SPIDERS is definately my favorite. Anything but HORNETS is fine with me though. It's a new start, I'd like a new name. The name really doesn't concern me as much as the colors. I'd like some colors that can actually be worn in public. Purple and Cerulean? (or whatever the colors were technically called) 

You have to have cool colors if you are SPIDERS, right?


----------



## KJay

Make them the Charlote Tigers


----------



## King Alley

Here is the list

Cougars
Counts
Emeralds
and Royals


----------



## MAS RipCity

Charlotte Flight is the way to go...can't believe hasn't been mentioned. And don't switch Utah name's to Nawlins andNawlins' to Charlotte. I agree wit hthe person who said the Jazz are more recognizeable now then the Nawlins' Jazz. It was the teams' and NBA mistake back then not to switch names, so don't mess everything up now.

Charlotte Flight is the answer:yes:


----------



## hOnDo

> Originally posted by <b>bender</b>!
> Utah [strike]Polygamists[/strike] :laugh:
> 
> this could be very offensive to some.



:no:


----------



## Sicky Dimpkins

I think the league should give Charlotte the Hornet name back. 

They should name the New Orleans team the Shinn Splits. :laugh:


----------



## bruno34115

> Originally posted by <b>mambo47</b>!
> Their new name is the Charlotte Sting according to the designated coach Bernie Bickerstaff. He was an assistant when the Bullets won thei championship.


thats the name of the wnba team


----------



## Lope31

lol maybe the wnba team went under.

i think a few of them did


----------



## bruno34115

they shouldnt be called the sting to former wnba like


----------



## The_Franchise

Charlotte Charlotte 

kinda like Pizza Pizza.

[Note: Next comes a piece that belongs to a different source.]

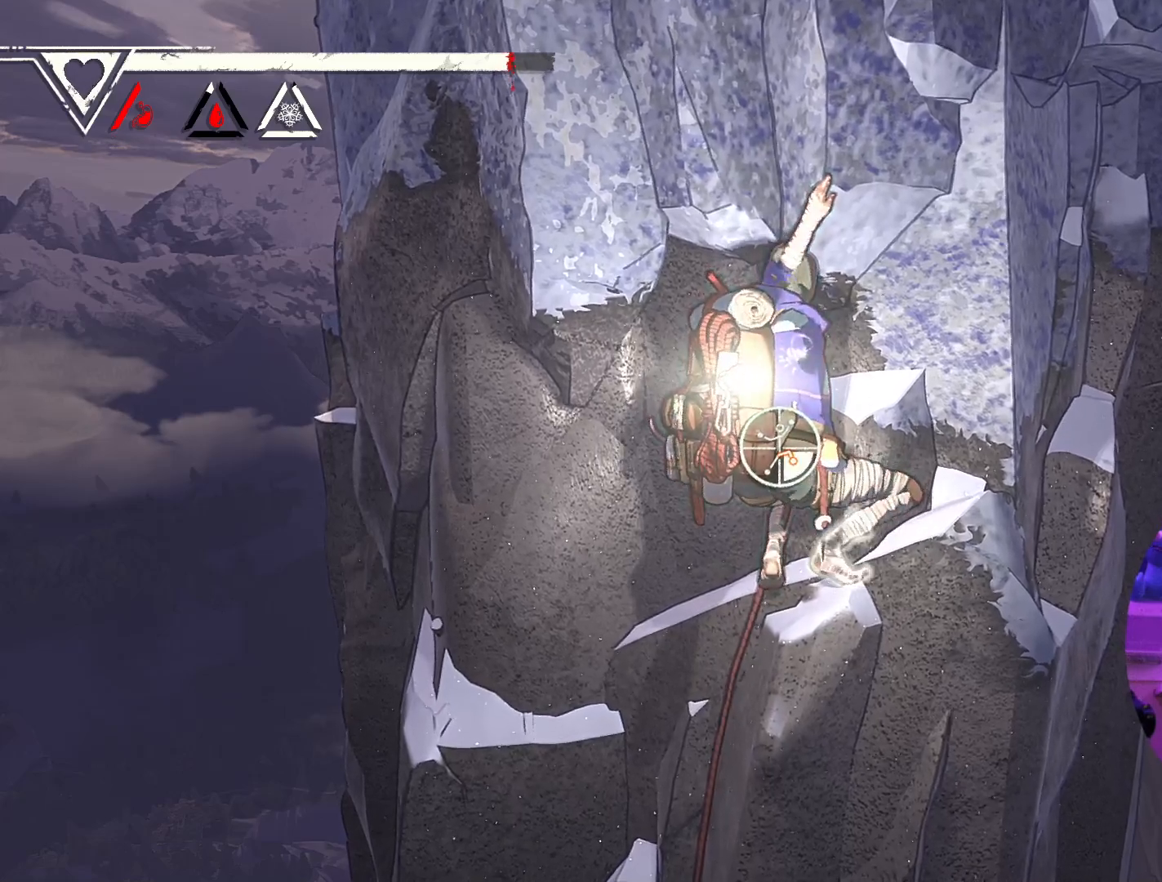
{"buttons": [], "left_stick": "up-right", "right_stick": "center", "events": [[333, "R1", "up"], [400, "left_stick", "up-right"]]}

Or New York New York. I know I know, you love it.


----------



## Lope31

I like the idea of moving all the names around but it would kind of sabotoge there idenntities...


----------



## Schilly

I hate it when teams ressurect a name of a team that was there then moved and changed it's name.

I thought it terribly lame when the Cleveland NFL expansion team took on the name Browns. I always think to myself "How did the Browns get so bad" then I remember the Browns are the Ravens now and still pretty good, but some one had to reuse a dead name.

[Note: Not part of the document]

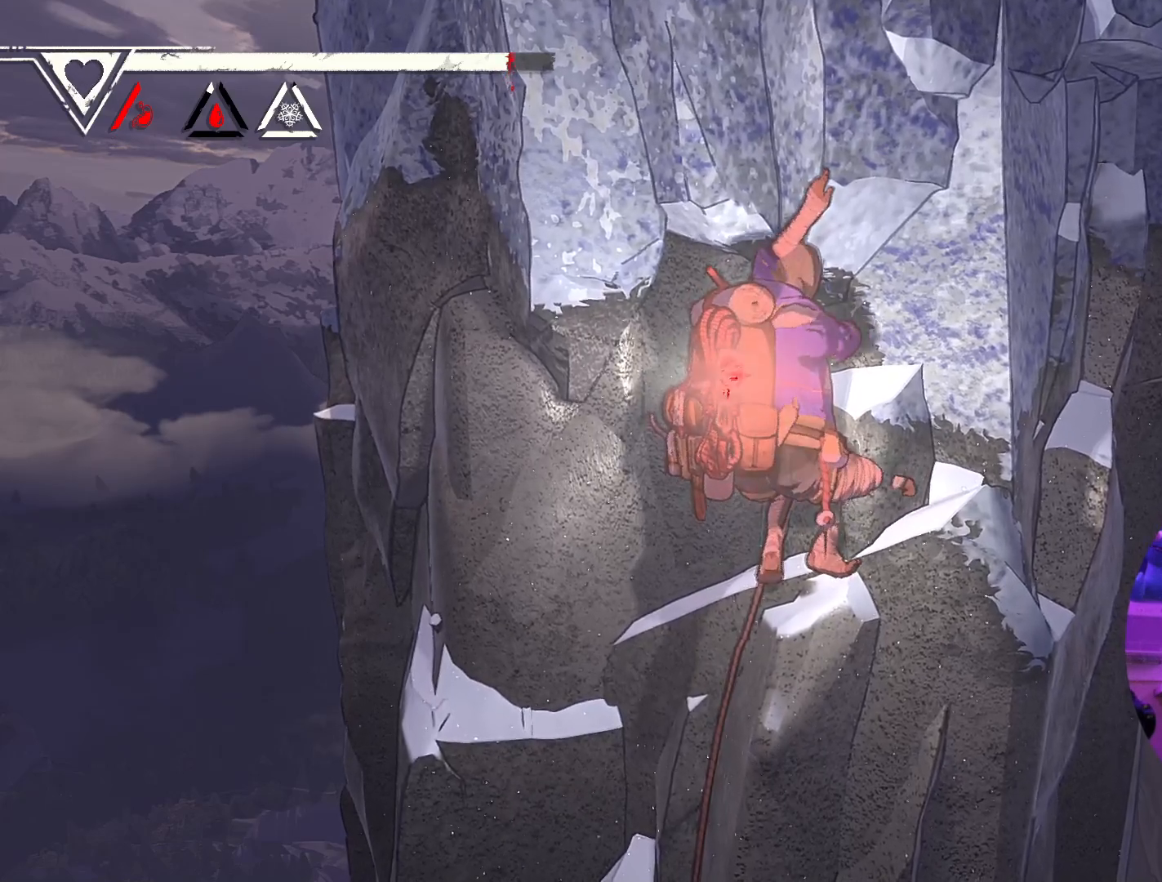
{"buttons": [], "left_stick": "up", "right_stick": "center", "events": [[483, "left_stick", "up"]]}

Charlotte should have a new identity, otherwise the team will still be associated as the team now in New Orleans.


----------



## RickyBlaze

*moving names...*

"Jazz" to n'awlins....

"Hornets" to Charlotte

"Mor-MEN" to Utah....


I like it!!!


----------



## Cavsfan07

Okay here we go

Charlotte Hornets 
New Orleans Ragin' Cajuns

Even though they don't "need too"

Utah Avalanche
Jazz just doesnt make sence


----------



## UKfan4Life

I still say the name should just simply be the Charlotte Humans.



Hey, it'd be the most original nickname in the NBA!


----------



## SignGuyDino

According to today's paper, the finalists are: Bobcats, Dragons, and Flight.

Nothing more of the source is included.